Les yeux fermés...
Pleine nuit, le calme domine la maisonnée, je rêve. Et de quoi ? Je rêve que j’ai une envie pressante et que je ne trouve pas de toilettes. Tout est confus, j’avance dans un épais brouillard, l’histoire n’a ni queue ni tête. Je trouve un petit coin de forêt. Entourée de buissons épineux, je tente de résoudre mon problème qui l’est tout autant : me soulager sans irriter mon fessier…
Je me réveille, j’ouvre un demi-œil, juste de quoi me rendre compte que je suis au lit, qu’il est 2 heures 13 et que j’ai encore quelques heures à dormir. Génial, c’est mon moment préféré !!! Je me tâte… me lever pour aller aux toilettes ? Ou dormir…
Trop tard, je me suis assoupie avant de répondre à cette dernière question. Je replonge dans un rêve tout aussi étrange et dérangeant que les autres. J’arpente des couloirs étroits, je suis à la recherche de quelque chose. Ou de quelqu’un. Va savoir. J’entre dans une pièce aussi vaste qu’un gymnase, c’est une salle de bain avec des dizaines de cuvettes côte à côte. Ça donne pas trop envie mais quand il faut… Je m’installe quand j’entends des voix se rapprocher : ce sont mes collègues qui me demandent une info.

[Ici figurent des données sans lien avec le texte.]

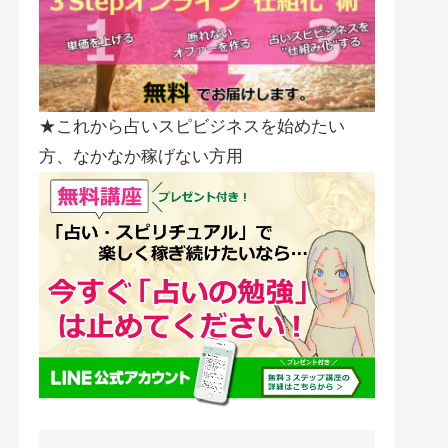
★これから占いスピビジネスを始めたい
方、なかなか稼げない方用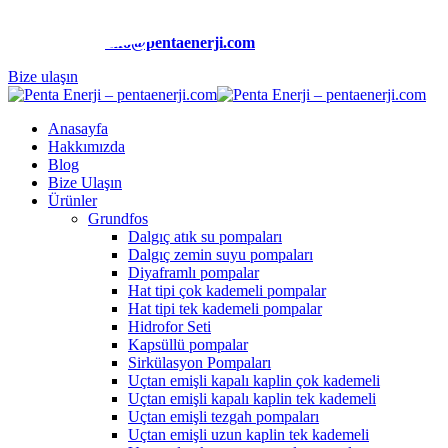
Telefon:
(0212) 510 9991
E-Posta:
info@pentaenerji.com
Bize ulaşın
Anasayfa
Hakkımızda
Blog
Bize Ulaşın
Ürünler
Grundfos
Dalgıç atık su pompaları
Dalgıç zemin suyu pompaları
Diyaframlı pompalar
Hat tipi çok kademeli pompalar
Hat tipi tek kademeli pompalar
Hidrofor Seti
Kapsüllü pompalar
Sirkülasyon Pompaları
Uçtan emişli kapalı kaplin çok kademeli
Uçtan emişli kapalı kaplin tek kademeli
Uçtan emişli tezgah pompaları
Uçtan emişli uzun kaplin tek kademeli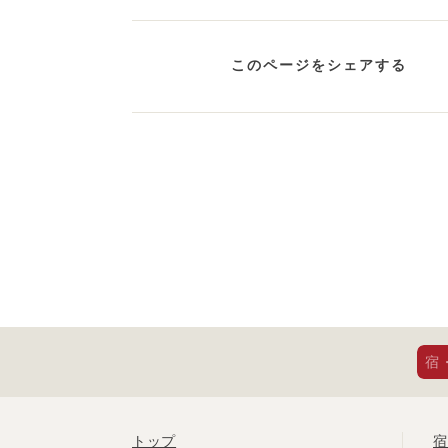
このページをシェアする
宿
トップ
宿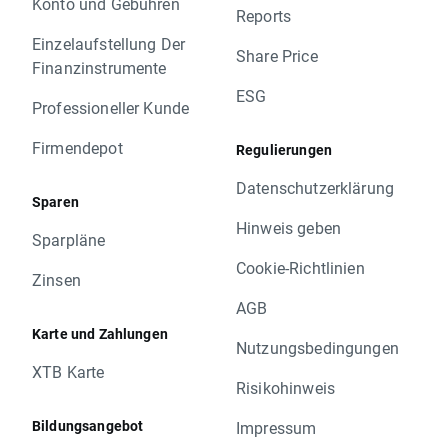
Konto und Gebühren
Reports
Einzelaufstellung Der
Share Price
Finanzinstrumente
ESG
Professioneller Kunde
Firmendepot
Regulierungen
Datenschutzerklärung
Sparen
Hinweis geben
Sparpläne
Cookie-Richtlinien
Zinsen
AGB
Karte und Zahlungen
Nutzungsbedingungen
XTB Karte
Risikohinweis
Bildungsangebot
Impressum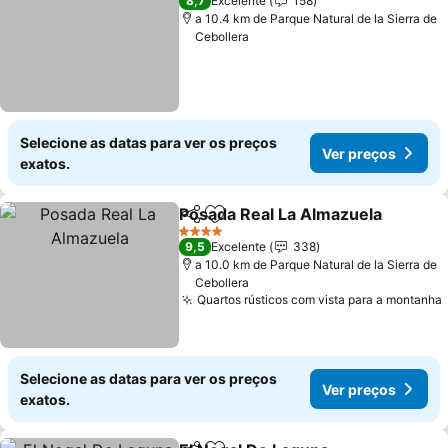
8,7
Excelente
158
a 10.4 km de Parque Natural de la Sierra de
Cebollera
Selecione as datas para ver os preços
Ver preços
exatos.
Posada Real La Almazuela
Partilhar
Adicionar aos favoritos
4 Estrelas
9,5
Excelente
338
a 10.0 km de Parque Natural de la Sierra de
Cebollera
Quartos rústicos com vista para a montanha
Selecione as datas para ver os preços
Ver preços
exatos.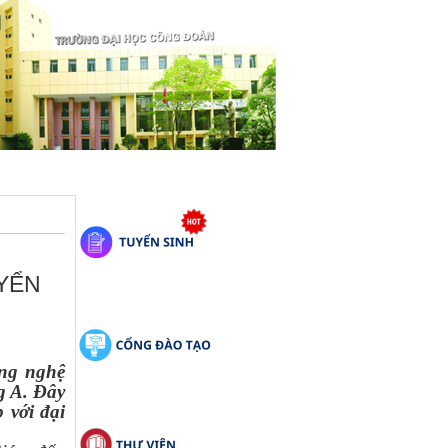
YỂN
ông nghệ
g A. Đây
 với đại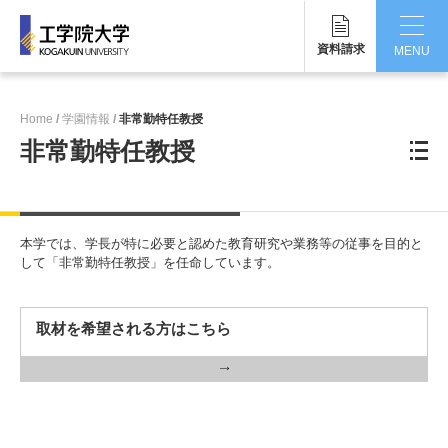
資料請求
MENU
CLOSE
Home
学園情報
非常勤特任教授
工学院大学について
非常勤特任教授
学部・大学院
学生生活
本学では、学長が特に必要と認めた教育研究や業務等の従事を目的と
して「非常勤特任教授」を任命しています。
国際交流・留学
研究・産学連携
取材を希望される方はこちら
就職・キャリア
キャンパス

Je me retrouve, pantalon baissée, dans le bureau…Mes paupières sont lourdes.
J’arrive à soulever au quart une de mes paupières. Il est 3 heures 47. Mon corps s’apprête à sombrer une nouvelle fois mais je lutte. Je me rends bien compte que je dois aller me soulager si je veux terminer ma nuit dans de meilleures conditions. Et j’entreprends donc de soulever mes 52 kilos (on a qu’à dire que je suis toujours dans mon rêve et que, donc, je pèse 52 kilos) et je m’extirpe de mon lit sans pour autant réellement sortir de ma torpeur. Je garde les yeux mi-clos, voire complètement fermés. J’avance au talent, les mains devant pour ne quand-même pas me prendre une tranche de porte dans le visage (j’ai déjà fait, c’est douloureux). Je franchis le seuil de ma chambre, traverse le couloir toujours à l’aveugle avec l’espoir que rien ne s’est mis sur mon trajet (une chaussure ou un chat, par exemple). J’entraperçois la porte des toilettes que je saisis du bout des doigts. Je l’ouvre, m’avance et enfin, je m’assois sur le trône tant souhaité.

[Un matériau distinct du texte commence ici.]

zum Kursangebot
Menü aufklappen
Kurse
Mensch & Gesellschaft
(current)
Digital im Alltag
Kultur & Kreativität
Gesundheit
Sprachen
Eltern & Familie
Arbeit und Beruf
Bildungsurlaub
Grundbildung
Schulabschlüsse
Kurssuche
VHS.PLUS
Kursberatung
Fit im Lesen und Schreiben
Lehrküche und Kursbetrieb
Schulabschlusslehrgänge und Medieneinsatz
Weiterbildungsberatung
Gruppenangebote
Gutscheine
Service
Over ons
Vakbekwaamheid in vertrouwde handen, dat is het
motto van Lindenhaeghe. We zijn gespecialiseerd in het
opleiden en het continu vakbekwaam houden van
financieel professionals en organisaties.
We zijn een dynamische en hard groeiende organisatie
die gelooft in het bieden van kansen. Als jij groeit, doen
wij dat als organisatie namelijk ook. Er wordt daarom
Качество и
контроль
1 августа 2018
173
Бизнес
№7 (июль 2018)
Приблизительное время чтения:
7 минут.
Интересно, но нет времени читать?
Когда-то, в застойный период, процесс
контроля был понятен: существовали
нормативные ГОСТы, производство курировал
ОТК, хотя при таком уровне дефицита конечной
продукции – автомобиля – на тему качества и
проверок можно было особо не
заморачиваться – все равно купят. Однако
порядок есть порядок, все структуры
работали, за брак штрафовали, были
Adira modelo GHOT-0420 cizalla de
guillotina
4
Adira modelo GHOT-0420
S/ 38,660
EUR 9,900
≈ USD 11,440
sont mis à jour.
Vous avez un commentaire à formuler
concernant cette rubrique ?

Je m’abandonne, les yeux totalement hermétiques. Je tiens bon dans l’espoir de ne pas avoir trop perturbé mon sommeil et dans le but d’y retourner sans tarder. Je fais le trajet en sens inverse et je me recouche, entre soulagement et ravissement. Il ne reste plus que quelques petites heures mais elles seront, à n’en pas douter, délicieuses.
Allez, avouez que vous aussi, vous tentez l’ascension du mont WC à l’aveugle !!!
Mais cette nuit-là… cette nuit-là, comme connectée aux éléments, comme guidée par l’instinct de survie, j’ai ouvert les yeux. Un sixième sens ? Une hypersensibilité au monde qui m’entoure ? De la télépathie ?
Oui, j’ai ouvert les yeux pour découvrir avec horreur la bête. Ce n’est pas la première fois que je vous parle de cet être vicieux aux mille yeux. Car oui, je me suis retrouvée pied à pattes devant un arachnide sans gêne qui squattait mes toilettes. Elle m’a regardé. Je l’ai regardée (pas facile de savoir dans quel œil poser son regard). Elle m’a toisée. J’ai fait semblant de l’ignorer tout en la surveillant du coin de mon œil tremblant. Et pendant que je faisais ma petite affaire, elle refusait de quitter les lieux, effrontée et fière. Laquelle de nous deux allait s’incliner ?
Je suis restée digne, soyez en sûrs. Je n’ai pas crié, pas pleuré. J’ai conservé mon sang-froid tandis qu’elle a commencé à douter. Je l’ai vue hésiter, reculer. J’avais gagné ! Et c’est avec fierté et triomphalisme que je l’ai laissée à ses questionnements tandis que je regagnais mon couchage. Non mais !!! C’est qui le boss !!